_Exercise description_: In the copy, include no images. Reproduce the entries exactly.

_Source material_:
══════════
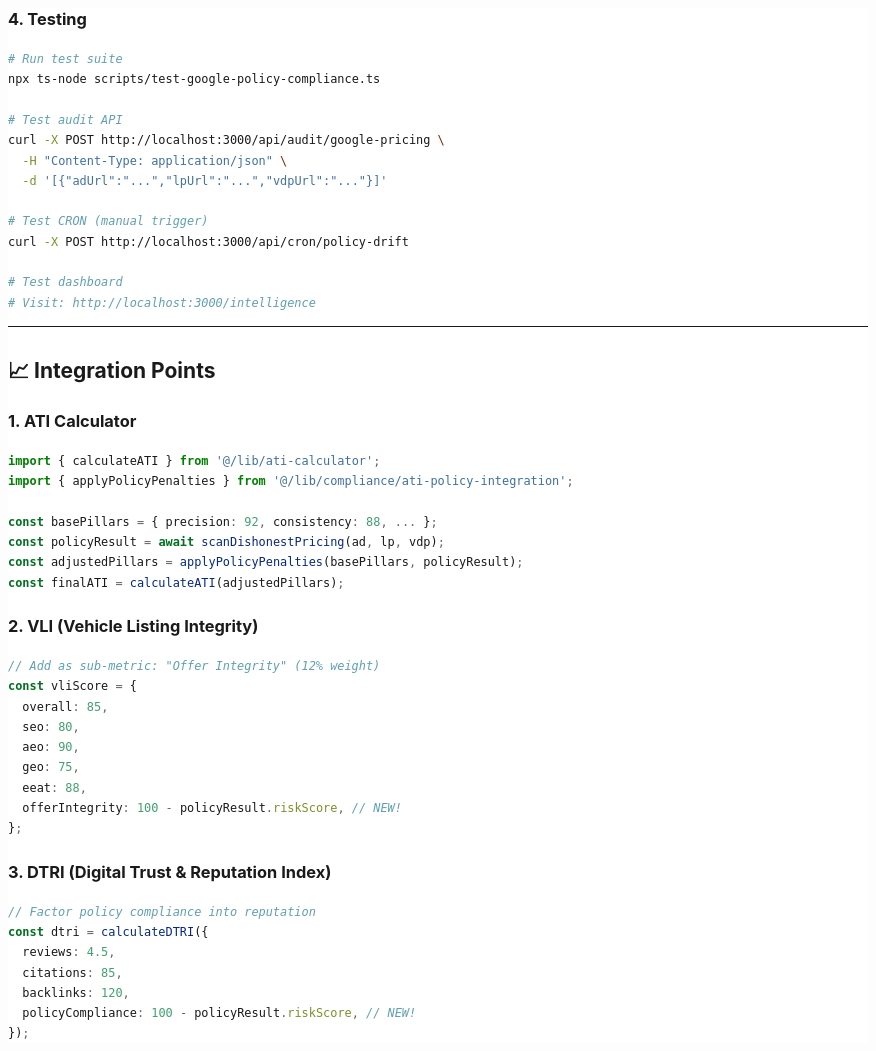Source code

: ### 4. Testing

```bash
# Run test suite
npx ts-node scripts/test-google-policy-compliance.ts

# Test audit API
curl -X POST http://localhost:3000/api/audit/google-pricing \
  -H "Content-Type: application/json" \
  -d '[{"adUrl":"...","lpUrl":"...","vdpUrl":"..."}]'

# Test CRON (manual trigger)
curl -X POST http://localhost:3000/api/cron/policy-drift

# Test dashboard
# Visit: http://localhost:3000/intelligence
```

---

## 📈 Integration Points

### 1. ATI Calculator
```typescript
import { calculateATI } from '@/lib/ati-calculator';
import { applyPolicyPenalties } from '@/lib/compliance/ati-policy-integration';

const basePillars = { precision: 92, consistency: 88, ... };
const policyResult = await scanDishonestPricing(ad, lp, vdp);
const adjustedPillars = applyPolicyPenalties(basePillars, policyResult);
const finalATI = calculateATI(adjustedPillars);
```

### 2. VLI (Vehicle Listing Integrity)
```typescript
// Add as sub-metric: "Offer Integrity" (12% weight)
const vliScore = {
  overall: 85,
  seo: 80,
  aeo: 90,
  geo: 75,
  eeat: 88,
  offerIntegrity: 100 - policyResult.riskScore, // NEW!
};
```

### 3. DTRI (Digital Trust & Reputation Index)
```typescript
// Factor policy compliance into reputation
const dtri = calculateDTRI({
  reviews: 4.5,
  citations: 85,
  backlinks: 120,
  policyCompliance: 100 - policyResult.riskScore, // NEW!
});
```
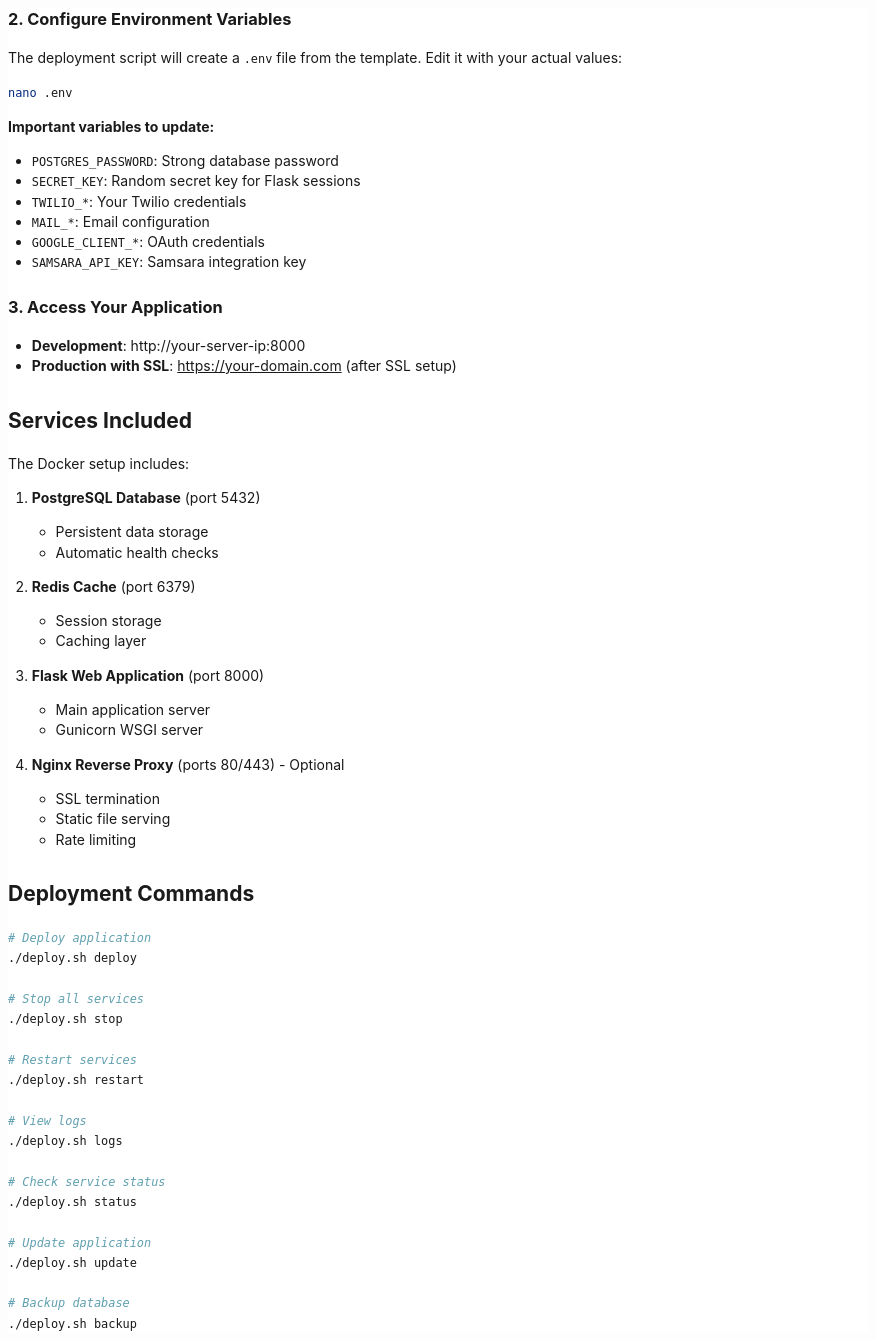 ### 2. Configure Environment Variables

The deployment script will create a `.env` file from the template. Edit it with your actual values:

```bash
nano .env
```

**Important variables to update:**
- `POSTGRES_PASSWORD`: Strong database password
- `SECRET_KEY`: Random secret key for Flask sessions
- `TWILIO_*`: Your Twilio credentials
- `MAIL_*`: Email configuration
- `GOOGLE_CLIENT_*`: OAuth credentials
- `SAMSARA_API_KEY`: Samsara integration key

### 3. Access Your Application

- **Development**: http://your-server-ip:8000
- **Production with SSL**: https://your-domain.com (after SSL setup)

## Services Included

The Docker setup includes:

1. **PostgreSQL Database** (port 5432)
   - Persistent data storage
   - Automatic health checks

2. **Redis Cache** (port 6379)
   - Session storage
   - Caching layer

3. **Flask Web Application** (port 8000)
   - Main application server
   - Gunicorn WSGI server

4. **Nginx Reverse Proxy** (ports 80/443) - Optional
   - SSL termination
   - Static file serving
   - Rate limiting

## Deployment Commands

```bash
# Deploy application
./deploy.sh deploy

# Stop all services
./deploy.sh stop

# Restart services
./deploy.sh restart

# View logs
./deploy.sh logs

# Check service status
./deploy.sh status

# Update application
./deploy.sh update

# Backup database
./deploy.sh backup

```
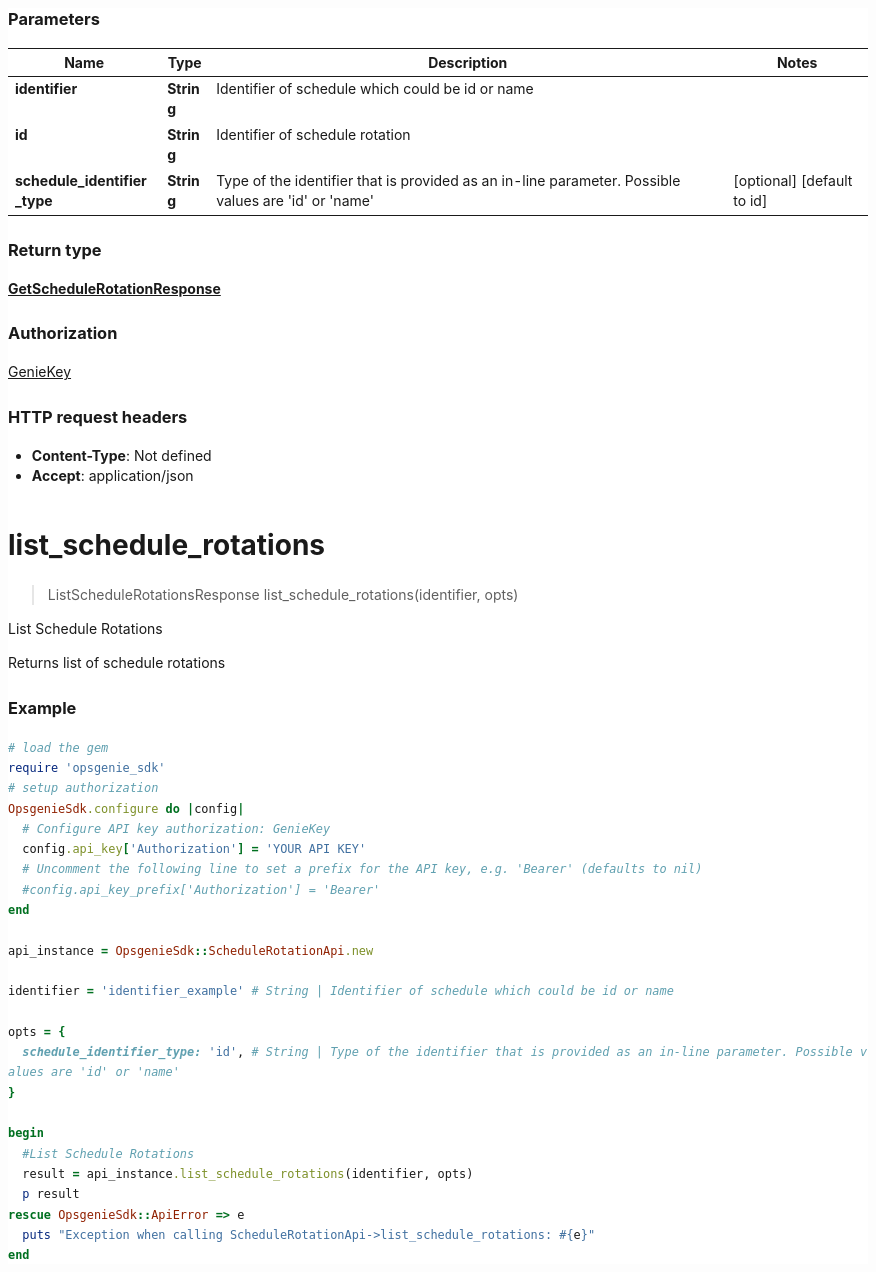 ### Parameters

Name | Type | Description  | Notes
------------- | ------------- | ------------- | -------------
 **identifier** | **String**| Identifier of schedule which could be id or name | 
 **id** | **String**| Identifier of schedule rotation | 
 **schedule_identifier_type** | **String**| Type of the identifier that is provided as an in-line parameter. Possible values are &#39;id&#39; or &#39;name&#39; | [optional] [default to id]

### Return type

[**GetScheduleRotationResponse**](GetScheduleRotationResponse.md)

### Authorization

[GenieKey](../README.md#GenieKey)

### HTTP request headers

 - **Content-Type**: Not defined
 - **Accept**: application/json



# **list_schedule_rotations**
> ListScheduleRotationsResponse list_schedule_rotations(identifier, opts)

List Schedule Rotations

Returns list of schedule rotations

### Example
```ruby
# load the gem
require 'opsgenie_sdk'
# setup authorization
OpsgenieSdk.configure do |config|
  # Configure API key authorization: GenieKey
  config.api_key['Authorization'] = 'YOUR API KEY'
  # Uncomment the following line to set a prefix for the API key, e.g. 'Bearer' (defaults to nil)
  #config.api_key_prefix['Authorization'] = 'Bearer'
end

api_instance = OpsgenieSdk::ScheduleRotationApi.new

identifier = 'identifier_example' # String | Identifier of schedule which could be id or name

opts = { 
  schedule_identifier_type: 'id', # String | Type of the identifier that is provided as an in-line parameter. Possible values are 'id' or 'name'
}

begin
  #List Schedule Rotations
  result = api_instance.list_schedule_rotations(identifier, opts)
  p result
rescue OpsgenieSdk::ApiError => e
  puts "Exception when calling ScheduleRotationApi->list_schedule_rotations: #{e}"
end
```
══════════
_Reply to the exercise_:
Source code

: ### 4. Testing

```bash
# Run test suite
npx ts-node scripts/test-google-policy-compliance.ts

# Test audit API
curl -X POST http://localhost:3000/api/audit/google-pricing \
  -H "Content-Type: application/json" \
  -d '[{"adUrl":"...","lpUrl":"...","vdpUrl":"..."}]'

# Test CRON (manual trigger)
curl -X POST http://localhost:3000/api/cron/policy-drift

# Test dashboard
# Visit: http://localhost:3000/intelligence
```

---

## 📈 Integration Points

### 1. ATI Calculator
```typescript
import { calculateATI } from '@/lib/ati-calculator';
import { applyPolicyPenalties } from '@/lib/compliance/ati-policy-integration';

const basePillars = { precision: 92, consistency: 88, ... };
const policyResult = await scanDishonestPricing(ad, lp, vdp);
const adjustedPillars = applyPolicyPenalties(basePillars, policyResult);
const finalATI = calculateATI(adjustedPillars);
```

### 2. VLI (Vehicle Listing Integrity)
```typescript
// Add as sub-metric: "Offer Integrity" (12% weight)
const vliScore = {
  overall: 85,
  seo: 80,
  aeo: 90,
  geo: 75,
  eeat: 88,
  offerIntegrity: 100 - policyResult.riskScore, // NEW!
};
```

### 3. DTRI (Digital Trust & Reputation Index)
```typescript
// Factor policy compliance into reputation
const dtri = calculateDTRI({
  reviews: 4.5,
  citations: 85,
  backlinks: 120,
  policyCompliance: 100 - policyResult.riskScore, // NEW!
});
```
 ### 2. Configure Environment Variables

The deployment script will create a `.env` file from the template. Edit it with your actual values:

```bash
nano .env
```

**Important variables to update:**
- `POSTGRES_PASSWORD`: Strong database password
- `SECRET_KEY`: Random secret key for Flask sessions
- `TWILIO_*`: Your Twilio credentials
- `MAIL_*`: Email configuration
- `GOOGLE_CLIENT_*`: OAuth credentials
- `SAMSARA_API_KEY`: Samsara integration key

### 3. Access Your Application

- **Development**: http://your-server-ip:8000
- **Production with SSL**: https://your-domain.com (after SSL setup)

## Services Included

The Docker setup includes:

1. **PostgreSQL Database** (port 5432)
   - Persistent data storage
   - Automatic health checks

2. **Redis Cache** (port 6379)
   - Session storage
   - Caching layer

3. **Flask Web Application** (port 8000)
   - Main application server
   - Gunicorn WSGI server

4. **Nginx Reverse Proxy** (ports 80/443) - Optional
   - SSL termination
   - Static file serving
   - Rate limiting

## Deployment Commands

```bash
# Deploy application
./deploy.sh deploy

# Stop all services
./deploy.sh stop

# Restart services
./deploy.sh restart

# View logs
./deploy.sh logs

# Check service status
./deploy.sh status

# Update application
./deploy.sh update

# Backup database
./deploy.sh backup

```
 ### Parameters

Name | Type | Description  | Notes
------------- | ------------- | ------------- | -------------
 **identifier** | **String**| Identifier of schedule which could be id or name | 
 **id** | **String**| Identifier of schedule rotation | 
 **schedule_identifier_type** | **String**| Type of the identifier that is provided as an in-line parameter. Possible values are &#39;id&#39; or &#39;name&#39; | [optional] [default to id]

### Return type

[**GetScheduleRotationResponse**](GetScheduleRotationResponse.md)

### Authorization

[GenieKey](../README.md#GenieKey)

### HTTP request headers

 - **Content-Type**: Not defined
 - **Accept**: application/json



# **list_schedule_rotations**
> ListScheduleRotationsResponse list_schedule_rotations(identifier, opts)

List Schedule Rotations

Returns list of schedule rotations

### Example
```ruby
# load the gem
require 'opsgenie_sdk'
# setup authorization
OpsgenieSdk.configure do |config|
  # Configure API key authorization: GenieKey
  config.api_key['Authorization'] = 'YOUR API KEY'
  # Uncomment the following line to set a prefix for the API key, e.g. 'Bearer' (defaults to nil)
  #config.api_key_prefix['Authorization'] = 'Bearer'
end

api_instance = OpsgenieSdk::ScheduleRotationApi.new

identifier = 'identifier_example' # String | Identifier of schedule which could be id or name

opts = { 
  schedule_identifier_type: 'id', # String | Type of the identifier that is provided as an in-line parameter. Possible values are 'id' or 'name'
}

begin
  #List Schedule Rotations
  result = api_instance.list_schedule_rotations(identifier, opts)
  p result
rescue OpsgenieSdk::ApiError => e
  puts "Exception when calling ScheduleRotationApi->list_schedule_rotations: #{e}"
end
```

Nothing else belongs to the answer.